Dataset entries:
---------------

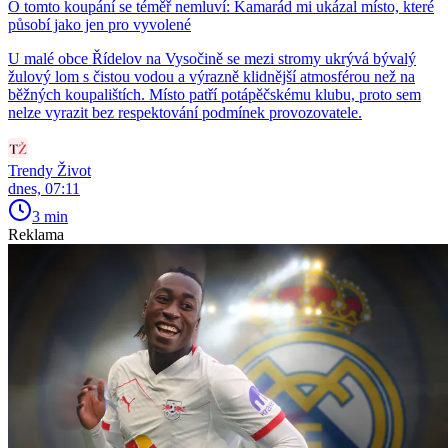
O tomto koupání se téměř nemluví: Kamarád mi ukázal místo, které
působí jako jen pro vyvolené
U malé obce Řídelov na Vysočině se mezi stromy ukrývá bývalý
žulový lom s čistou vodou a výrazně klidnější atmosférou než na
běžných koupalištích. Místo patří potápěčskému klubu, proto sem
nelze vyrazit bez respektování podmínek provozovatele.
Trendy Život
dnes, 07:11
3 min
Reklama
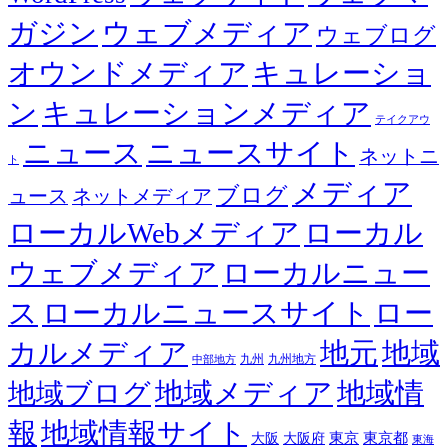
ガジン
ウェブメディア
ウェブログ
オウンドメディア
キュレーショ
ン
キュレーションメディア
テイクアウ
ニュース
ニュースサイト
ネットニ
ト
メディア
ブログ
ュース
ネットメディア
ローカルWebメディア
ローカル
ウェブメディア
ローカルニュー
ス
ローカルニュースサイト
ロー
カルメディア
地元
地域
九州
九州地方
中部地方
地域メディア
地域情
地域ブログ
報
地域情報サイト
東京都
大阪
大阪府
東京
東海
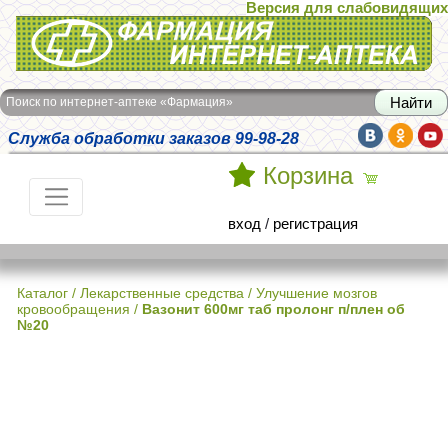
Версия для слабовидящих
Интернет-аптека Фармация
Поиск по интернет-аптеке «Фармация»
Служба обработки заказов 99-98-28
Корзина
вход
/
регистрация
Каталог
/
Лекарственные средства
/
Улучшение мозгов
кровообращения
/
Вазонит 600мг таб пролонг п/плен об
№20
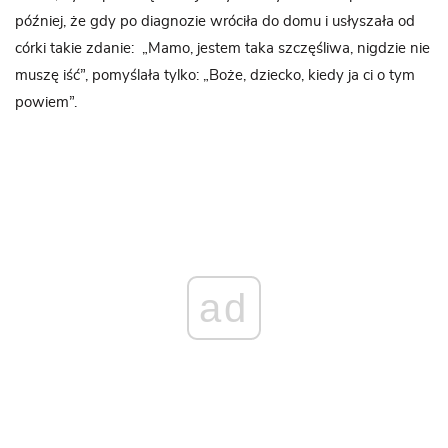
później, że gdy po diagnozie wróciła do domu i usłyszała od
córki takie zdanie:
„Mamo, jestem taka szczęśliwa, nigdzie nie
muszę iść”, pomyślała tylko: „Boże, dziecko, kiedy ja ci o tym
powiem”.
ad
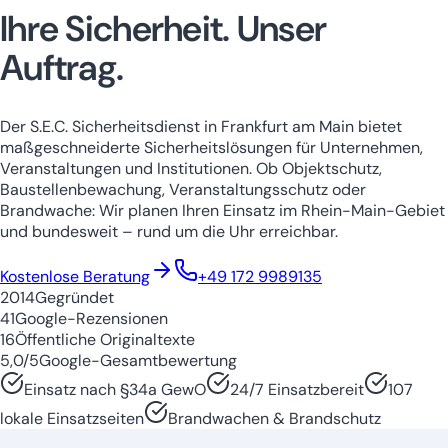
Ihre Sicherheit.
Unser
Auftrag.
Der S.E.C. Sicherheitsdienst in Frankfurt am Main bietet
maßgeschneiderte Sicherheitslösungen für Unternehmen,
Veranstaltungen und Institutionen. Ob Objektschutz,
Baustellenbewachung, Veranstaltungsschutz oder
Brandwache: Wir planen Ihren Einsatz im Rhein-Main-Gebiet
und bundesweit – rund um die Uhr erreichbar.
Niedersachsen
Nordrhein-Westfale
Kostenlose Beratung
+49 172 9989135
2014
Gegründet
41
Google-Rezensionen
16
Öffentliche Originaltexte
5,0/5
Google-Gesamtbewertung
Einsatz nach §34a GewO
24/7 Einsatzbereit
107
lokale Einsatzseiten
Brandwachen & Brandschutz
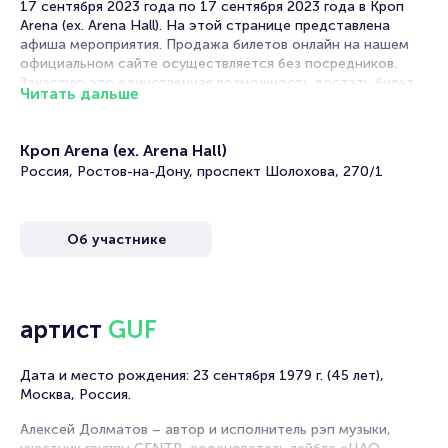
17 сентября 2023 года по 17 сентября 2023 года в Кроп
Arena (ex. Arena Hall). На этой странице представлена
афиша мероприятия. Продажа билетов онлайн на нашем
официальном сайте осуществляется без посредников.
Зачастую это единственная возможность достать билет
Читать дальше
на рэп-концерт.
В в Ростове-на-Дону рэп переживает настоящий бум!
Кроп Arena (ex. Arena Hall)
Практически каждую неделю проходят концерты молодых
Россия, Ростов-на-Дону, проспект Шолохова, 270/1
и уже известных рэперов. В качестве площадок для
выступлений они выбирают клубы, концертные залы и даже
стадионы.
Об участнике
Музыка этого жанра постоянно развивается, пополняется
новыми направлениями и бессмертными хитами. Артисты
выступают как сольно, так и в коллаборации с другими
рэперами.
артист
GUF
Выбираете какое музыкальное мероприятие вы хотите
посетить? Поверьте, предстоящий концерт заслуживает
Дата и место рождения: 23 сентября 1979 г. (45 лет),
вашего внимания!
Москва, Россия.
Билеты на концерт Guf
Алексей Долматов – автор и исполнитель рэп музыки,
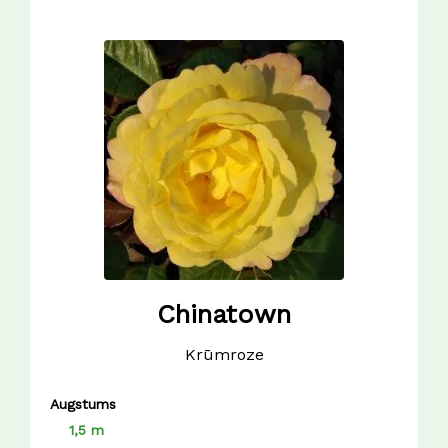
Chinatown
Krūmroze
Augstums
1,5 m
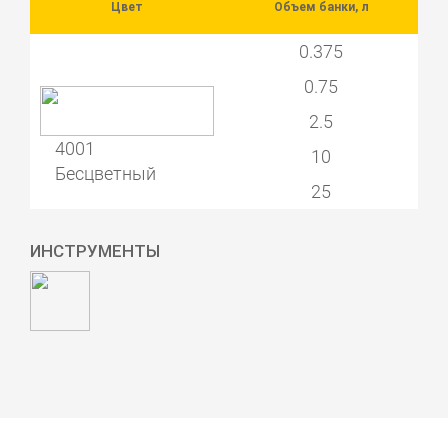
Цвет
Объем банки, л
0.375
0.75
2.5
4001
10
Бесцветный
25
ИНСТРУМЕНТЫ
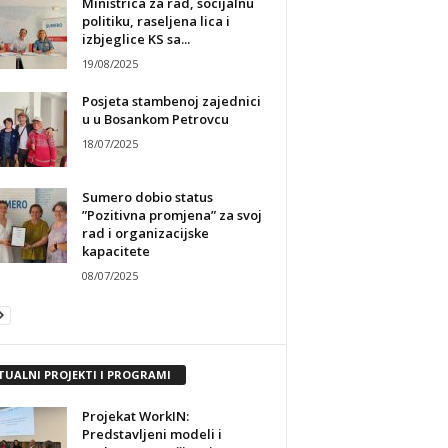
Ministrica za rad, socijalnu
politiku, raseljena lica i
izbjeglice KS sa...
19/08/2025
Posjeta stambenoj zajednici
u u Bosankom Petrovcu
18/07/2025
Sumero dobio status
”Pozitivna promjena” za svoj
rad i organizacijske
kapacitete
08/07/2025
TUALNI PROJEKTI I PROGRAMI
Projekat WorkIN:
Predstavljeni modeli i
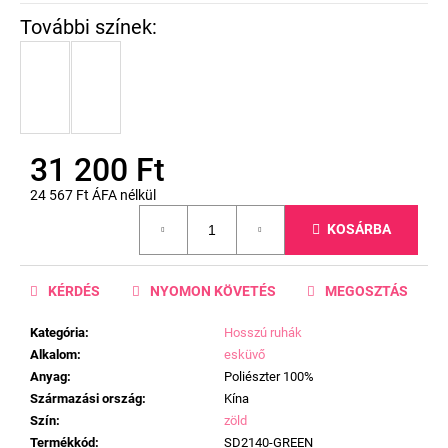
31 200 Ft
24 567 Ft ÁFA nélkül
Egységár:
KOSÁRBA
KÉRDÉS
NYOMON KÖVETÉS
MEGOSZTÁS
Kategória
:
Hosszú ruhák
Alkalom
:
esküvő
Anyag
:
Poliészter 100%
Származási ország
:
Kína
Szín
:
zöld
Termékkód
:
SD2140-GREEN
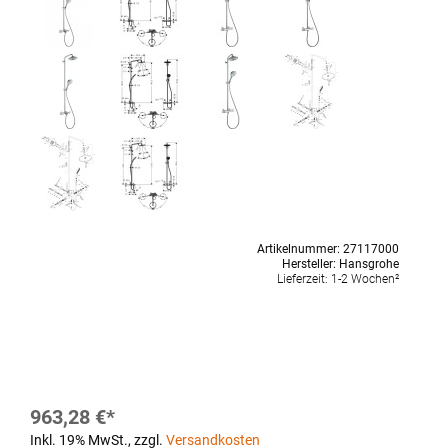
Artikelnummer:
27117000
Hersteller:
Hansgrohe
Lieferzeit:
1-2 Wochen²
963,28 €
Inkl. 19% MwSt.
,
zzgl.
Versandkosten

---------------

## What is expected
Arrange every line of the material above as a numbered list, skipping blank lines and leaving the pictures out.

## Result
1. O tomto koupání se téměř nemluví: Kamarád mi ukázal místo, které
2. působí jako jen pro vyvolené
3. U malé obce Řídelov na Vysočině se mezi stromy ukrývá bývalý
4. žulový lom s čistou vodou a výrazně klidnější atmosférou než na
5. běžných koupalištích. Místo patří potápěčskému klubu, proto sem
6. nelze vyrazit bez respektování podmínek provozovatele.
7. Trendy Život
8. dnes, 07:11
9. 3 min
10. Reklama
11. ガジン
12. ウェブメディア
13. ウェブログ
14. オウンドメディア
15. キュレーショ
16. ン
17. キュレーションメディア
18. テイクアウ
19. ニュース
20. ニュースサイト
21. ネットニ
22. ト
23. メディア
24. ブログ
25. ュース
26. ネットメディア
27. ローカルWebメディア
28. ローカル
29. ウェブメディア
30. ローカルニュー
31. ス
32. ローカルニュースサイト
33. ロー
34. カルメディア
35. 地元
36. 地域
37. 九州
38. 九州地方
39. 中部地方
40. 地域メディア
41. 地域情
42. 地域ブログ
43. 報
44. 地域情報サイト
45. 東京都
46. 大阪
47. 大阪府
48. 東京
49. 東海
50. Версия для слабовидящих
51. Интернет-аптека Фармация
52. Поиск по интернет-аптеке «Фармация»
53. Служба обработки заказов 99-98-28
54. Корзина
55. вход
56. /
57. регистрация
58. Каталог
59. /
60. Лекарственные средства
61. /
62. Улучшение мозгов
63. кровообращения
64. /
65. Вазонит 600мг таб пролонг п/плен об
66. №20
67. później, że gdy po diagnozie wróciła do domu i usłyszała od
68. córki takie zdanie:
69. „Mamo, jestem taka szczęśliwa, nigdzie nie
70. muszę iść”, pomyślała tylko: „Boże, dziecko, kiedy ja ci o tym
71. powiem”.
72. ad
73. Ihre Sicherheit.
74. Unser
75. Auftrag.
76. Der S.E.C. Sicherheitsdienst in Frankfurt am Main bietet
77. maßgeschneiderte Sicherheitslösungen für Unternehmen,
78. Veranstaltungen und Institutionen. Ob Objektschutz,
79. Baustellenbewachung, Veranstaltungsschutz oder
80. Brandwache: Wir planen Ihren Einsatz im Rhein-Main-Gebiet
81. und bundesweit – rund um die Uhr erreichbar.
82. Niedersachsen
83. Nordrhein-Westfale
84. Kostenlose Beratung
85. +49 172 9989135
86. 2014
87. Gegründet
88. 41
89. Google-Rezensionen
90. 16
91. Öffentliche Originaltexte
92. 5,0/5
93. Google-Gesamtbewertung
94. Einsatz nach §34a GewO
95. 24/7 Einsatzbereit
96. 107
97. lokale Einsatzseiten
98. Brandwachen & Brandschutz
99. 17 сентября 2023 года по 17 сентября 2023 года в Кроп
100. Arena (ex. Arena Hall). На этой странице представлена
101. афиша мероприятия. Продажа билетов онлайн на нашем
102. официальном сайте осуществляется без посредников.
103. Зачастую это единственная возможность достать билет
104. Читать дальше
105. на рэп-концерт.
106. В в Ростове-на-Дону рэп переживает настоящий бум!
107. Кроп Arena (ex. Arena Hall)
108. Практически каждую неделю проходят концерты молодых
109. Россия, Ростов-на-Дону, проспект Шолохова, 270/1
110. и уже известных рэперов. В качестве площадок для
111. выступлений они выбирают клубы, концертные залы и даже
112. стадионы.
113. Об участнике
114. Музыка этого жанра постоянно развивается, пополняется
115. новыми направлениями и бессмертными хитами. Артисты
116. выступают как сольно, так и в коллаборации с другими
117. рэперами.
118. артист
119. GUF
120. Выбираете какое музыкальное мероприятие вы хотите
121. посетить? Поверьте, предстоящий концерт заслуживает
122. Дата и место рождения: 23 сентября 1979 г. (45 лет),
123. вашего внимания!
124. Москва, Россия.
125. Билеты на концерт Guf
126. Алексей Долматов – автор и исполнитель рэп музыки,
127. Chinatown
128. Krūmroze
129. Augstums
130. 1,5 m
131. Цвет
132. Объем банки, л
133. 0.375
134. 0.75
135. 2.5
136. 4001
137. 10
138. Бесцветный
139. 25
140. ИНСТРУМЕНТЫ
141. Ministrica za rad, socijalnu
142. politiku, raseljena lica i
143. izbjeglice KS sa...
144. 19/08/2025
145. Posjeta stambenoj zajednici
146. u u Bosankom Petrovcu
147. 18/07/2025
148. Sumero dobio status
149. ”Pozitivna promjena” za svoj
150. rad i organizacijske
151. kapacitete
152. 08/07/2025
153. TUALNI PROJEKTI I PROGRAMI
154. Projekat WorkIN:
155. Predstavljeni modeli i
156. 31 200 Ft
157. 24 567 Ft ÁFA nélkül
158. Egységár:
159. KOSÁRBA
160. KÉRDÉS
161. NYOMON KÖVETÉS
162. MEGOSZTÁS
163. Kategória
164. :
165. Hosszú ruhák
166. Alkalom
167. :
168. esküvő
169. Anyag
170. :
171. Poliészter 100%
172. Származási ország
173. :
174. Kína
175. Szín
176. :
177. zöld
178. Termékkód
179. :
180. SD2140-GREEN
181. Artikelnummer:
182. 27117000
183. Hersteller:
184. Hansgrohe
185. Lieferzeit:
186. 1-2 Wochen²
187. 963,28 €
188. Inkl. 19% MwSt.
189. ,
190. zzgl.
191. Versandkosten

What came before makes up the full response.